This has become a weeknight favorite for Nathan and i. One of the few meals that I want again and again, even if we've had it recently. and even better, it only takes about 20 min. to prep and 20 min. to bake. We get about 6 hearty servings out of this recipe.
INGREDIENTS
- 1 28-ounce can whole plum tomatoes with juices (we usually just get diced tomatoes)
- 3 tablespoons olive oil
- ½ medium butternut squash, peeled, seeded, cut into ½-inch pieces. (you could probably use 1 pkg of the costco pre-cubed butternut.
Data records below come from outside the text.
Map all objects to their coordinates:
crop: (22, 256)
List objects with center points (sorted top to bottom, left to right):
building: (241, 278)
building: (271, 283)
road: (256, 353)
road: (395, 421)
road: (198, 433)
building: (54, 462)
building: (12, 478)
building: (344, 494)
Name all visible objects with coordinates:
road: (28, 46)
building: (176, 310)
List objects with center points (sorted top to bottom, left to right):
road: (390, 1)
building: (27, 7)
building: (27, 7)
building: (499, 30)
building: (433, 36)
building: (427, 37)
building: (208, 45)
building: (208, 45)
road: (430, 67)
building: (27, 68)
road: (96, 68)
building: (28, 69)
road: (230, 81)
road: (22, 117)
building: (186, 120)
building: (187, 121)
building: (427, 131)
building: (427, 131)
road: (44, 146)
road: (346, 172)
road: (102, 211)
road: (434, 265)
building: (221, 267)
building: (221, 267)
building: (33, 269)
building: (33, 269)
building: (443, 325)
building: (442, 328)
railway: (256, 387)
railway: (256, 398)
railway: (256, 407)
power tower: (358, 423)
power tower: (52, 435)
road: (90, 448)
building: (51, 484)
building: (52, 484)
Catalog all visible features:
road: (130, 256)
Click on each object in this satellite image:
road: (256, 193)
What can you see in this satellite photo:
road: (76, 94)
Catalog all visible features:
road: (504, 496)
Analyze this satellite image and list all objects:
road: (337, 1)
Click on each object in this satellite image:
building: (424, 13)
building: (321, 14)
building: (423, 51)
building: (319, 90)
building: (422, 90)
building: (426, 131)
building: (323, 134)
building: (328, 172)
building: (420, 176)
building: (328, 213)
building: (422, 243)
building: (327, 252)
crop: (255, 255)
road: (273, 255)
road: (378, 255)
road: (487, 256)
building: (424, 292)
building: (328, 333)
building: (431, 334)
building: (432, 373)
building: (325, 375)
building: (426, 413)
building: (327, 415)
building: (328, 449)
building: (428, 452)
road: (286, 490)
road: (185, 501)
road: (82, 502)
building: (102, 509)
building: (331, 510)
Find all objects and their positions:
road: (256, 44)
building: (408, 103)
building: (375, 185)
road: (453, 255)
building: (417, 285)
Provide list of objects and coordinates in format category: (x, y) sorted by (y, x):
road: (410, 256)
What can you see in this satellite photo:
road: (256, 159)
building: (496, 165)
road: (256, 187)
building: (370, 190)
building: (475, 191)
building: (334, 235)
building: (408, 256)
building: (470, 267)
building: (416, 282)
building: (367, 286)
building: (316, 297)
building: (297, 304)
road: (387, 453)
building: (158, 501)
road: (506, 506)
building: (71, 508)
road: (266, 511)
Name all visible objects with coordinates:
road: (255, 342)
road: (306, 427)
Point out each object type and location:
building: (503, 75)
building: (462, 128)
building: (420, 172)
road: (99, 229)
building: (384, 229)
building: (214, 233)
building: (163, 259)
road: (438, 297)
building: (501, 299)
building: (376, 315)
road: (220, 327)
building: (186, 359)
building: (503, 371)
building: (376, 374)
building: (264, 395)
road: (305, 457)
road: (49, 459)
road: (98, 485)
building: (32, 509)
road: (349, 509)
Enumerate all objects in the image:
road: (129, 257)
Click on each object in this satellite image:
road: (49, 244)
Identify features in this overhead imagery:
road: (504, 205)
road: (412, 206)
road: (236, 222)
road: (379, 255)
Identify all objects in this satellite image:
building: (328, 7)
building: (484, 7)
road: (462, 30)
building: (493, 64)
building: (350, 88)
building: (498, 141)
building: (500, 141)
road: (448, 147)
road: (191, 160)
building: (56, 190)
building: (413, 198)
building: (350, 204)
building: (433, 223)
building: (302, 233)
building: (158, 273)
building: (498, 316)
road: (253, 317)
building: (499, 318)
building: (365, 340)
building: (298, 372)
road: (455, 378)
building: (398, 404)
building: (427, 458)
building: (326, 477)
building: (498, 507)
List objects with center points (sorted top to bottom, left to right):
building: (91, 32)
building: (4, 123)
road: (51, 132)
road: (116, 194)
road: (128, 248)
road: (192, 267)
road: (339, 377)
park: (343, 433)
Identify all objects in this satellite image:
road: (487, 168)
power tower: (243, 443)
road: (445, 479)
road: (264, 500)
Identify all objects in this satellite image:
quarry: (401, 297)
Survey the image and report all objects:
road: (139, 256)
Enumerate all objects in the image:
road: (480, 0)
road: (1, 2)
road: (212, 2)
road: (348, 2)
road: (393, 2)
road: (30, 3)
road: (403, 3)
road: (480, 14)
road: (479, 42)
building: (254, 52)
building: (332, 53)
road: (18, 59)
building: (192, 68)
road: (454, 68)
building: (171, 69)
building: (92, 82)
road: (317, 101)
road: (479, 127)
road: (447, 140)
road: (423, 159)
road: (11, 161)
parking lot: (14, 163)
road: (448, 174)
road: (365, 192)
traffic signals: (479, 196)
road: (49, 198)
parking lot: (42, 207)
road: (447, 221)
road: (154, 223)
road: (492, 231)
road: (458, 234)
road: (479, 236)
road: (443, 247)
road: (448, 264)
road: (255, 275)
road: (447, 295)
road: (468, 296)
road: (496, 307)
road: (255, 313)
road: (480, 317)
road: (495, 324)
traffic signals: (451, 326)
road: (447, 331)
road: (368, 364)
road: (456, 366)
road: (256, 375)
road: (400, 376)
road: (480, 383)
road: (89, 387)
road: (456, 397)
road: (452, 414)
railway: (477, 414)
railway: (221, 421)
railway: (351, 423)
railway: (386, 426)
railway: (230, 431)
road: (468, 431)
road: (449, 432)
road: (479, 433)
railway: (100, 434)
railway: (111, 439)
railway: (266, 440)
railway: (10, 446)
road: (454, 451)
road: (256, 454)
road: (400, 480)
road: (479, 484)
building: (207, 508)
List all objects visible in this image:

We use fresh and freeze the other half of the squash and it turns out just as well from frozen though I think it's best to thaw before adding)
- 1 medium onion, chopped
- 2 garlic cloves, finely chopped
- Kosher salt, freshly ground pepper
- 2 teaspoons chile powder
- 2 tablespoons sambal oelek (sounds scary but it isn't. They sell this stuff at the regular grocery store.)

- 8+ large eggs (the original recipe calls for four eggs but that definitely is not enough. We just get in as many as we can fit in the pan...you need at least one per person for a big family!)
- Cilantro leaves with tender stems (for serving)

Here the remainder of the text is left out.